Tuesday, 10 June 2008

Hands up and mouths open wide for the great Fitz(-)Henry DNA study!

A lot of things have occurred since I last posted. Apart from a trip to Winchester and Ashtead to follow up on the leads about William, Barbara and Martha Fitz-Henry, the worldwide Fitz-Henry / Fitzhenry DNA study is now up and running.
Or rather taking a leisurely stroll, as so far there's only one participant (my Dad).

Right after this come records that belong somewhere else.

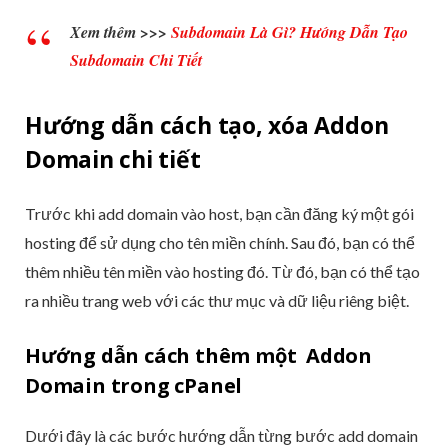
Xem thêm >>>
Subdomain Là Gì? Hướng Dẫn Tạo
Subdomain Chi Tiết
Hướng dẫn cách tạo, xóa Addon
Domain chi tiết
Trước khi add domain vào host, bạn cần đăng ký một gói
hosting để sử dụng cho tên miền chính. Sau đó, bạn có thể
thêm nhiều tên miền vào hosting đó. Từ đó, bạn có thể tạo
ra nhiều trang web với các thư mục và dữ liệu riêng biệt.
Hướng dẫn cách thêm một Addon
Domain trong cPanel
Dưới đây là các bước hướng dẫn từng bước add domain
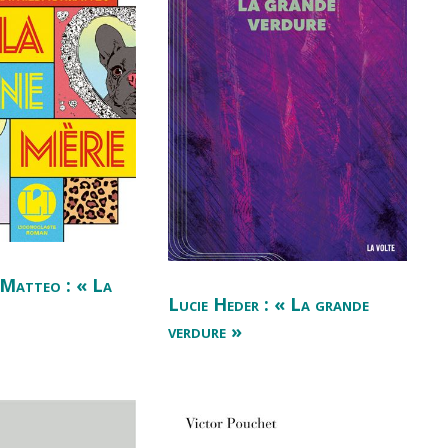
Matteo : « La
Lucie Heder : « La grande
verdure »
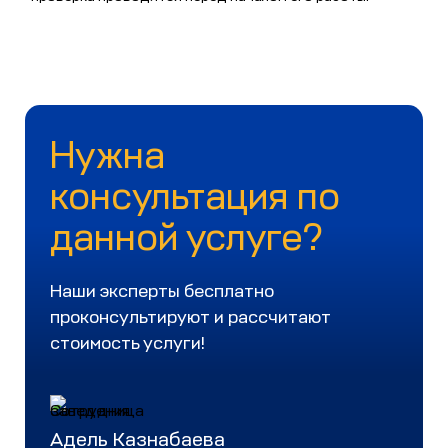
Нужна
консультация по
данной услуге?
Наши эксперты бесплатно
проконсультируют и рассчитают
стоимость услуги!
Адель Казнабаева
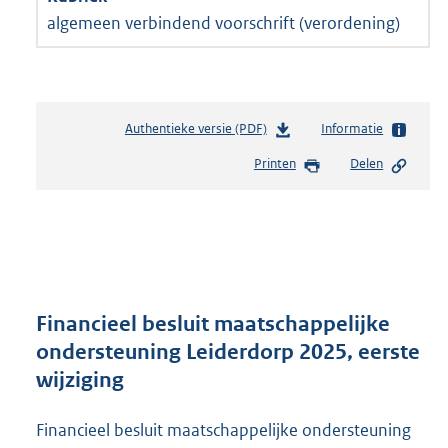
algemeen verbindend voorschrift (verordening)
Authentieke versie (PDF)
b
Informatie
e
Printen
Delen
s
t
a
n
d
s
g
r
Financieel besluit maatschappelijke
o
ondersteuning Leiderdorp 2025, eerste
o
wijziging
t
t
e
Financieel besluit maatschappelijke ondersteuning
:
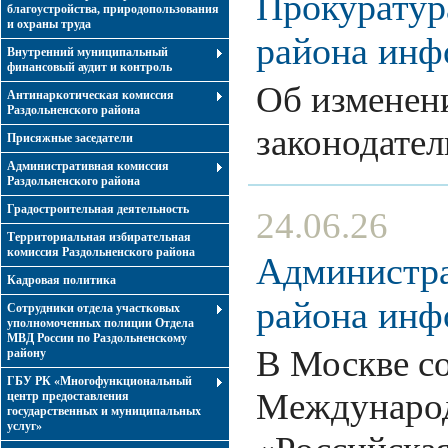
Прокуратур
благоустройства, природопользования
и охраны труда
района инф
Внутренний муниципальный
финансовый аудит и контроль
Об изменен
Антинаркотическая комиссия
Раздольненского района
законодате
Присяжные заседатели
Административная комиссия
Раздольненского района
Градостроительная деятельность
24.06.26
Территориальная избирательная
комиссия Раздольненского района
Администра
Кадровая политика
района инф
Сотрудники отдела участковых
уполномоченных полиции Отдела
МВД России по Раздольненскому
В Москве со
району
ГБУ РК «Многофункциональный
Междунаро
центр предоставления
государственных и муниципальных
услуг»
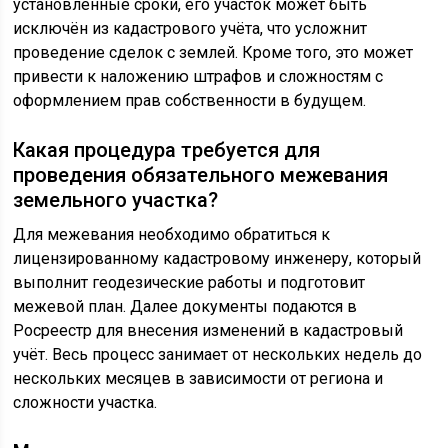
установленные сроки, его участок может быть
исключён из кадастрового учёта, что усложнит
проведение сделок с землей. Кроме того, это может
привести к наложению штрафов и сложностям с
оформлением прав собственности в будущем.
Какая процедура требуется для
проведения обязательного межевания
земельного участка?
Для межевания необходимо обратиться к
лицензированному кадастровому инженеру, который
выполнит геодезические работы и подготовит
межевой план. Далее документы подаются в
Росреестр для внесения изменений в кадастровый
учёт. Весь процесс занимает от нескольких недель до
нескольких месяцев в зависимости от региона и
сложности участка.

So what's the DNA study all about?

If you're male, the thing that makes you male is a Y chromosome. You inherit it from your father. If you're female, you get an X chromosome from your dad along with the X chromosome that you get from your Mum. In the patronymic manner of name giving, the surname goes from father to son along with the Y chromosome. It doesn't mutate very often so the same genetic fingerprint is passed on over many generations.

How does this help in creating an extended family tree and finding out whether different branches are linked?
If you're a Fitz(-)henry in the US, Canada, Australia, Ireland or where-ever, then you may have a common Fitz(-)henry ancestor with me in England. If you have are male, then you can take a DNA test to compare your Fitz(-)henry DNA to the DNA from my tree. If they are a close match, it is very likely that we have a male ancestor in common.

If you are interested in taking part, please take a look at the DNA project page at:

.. and if you want to discuss anything, there is a direct contact email address for me on there. There's no results on there at present as my dad's test is still being processed.

The study is being conducted through FamilyTreeDNA , a well respected genetics firm based in Texas which is hosting most of the DNA studies from Guild of One Name Studies. Unfortunately if you're a woman, you don't have the required Y chromosome (hence I had to test my dad), but you can badger one of your male Fitz(-)henry relatives to take part. If you have been considering getting tested but the price has put you off, there is a discount if you get tested through a One-Name Study.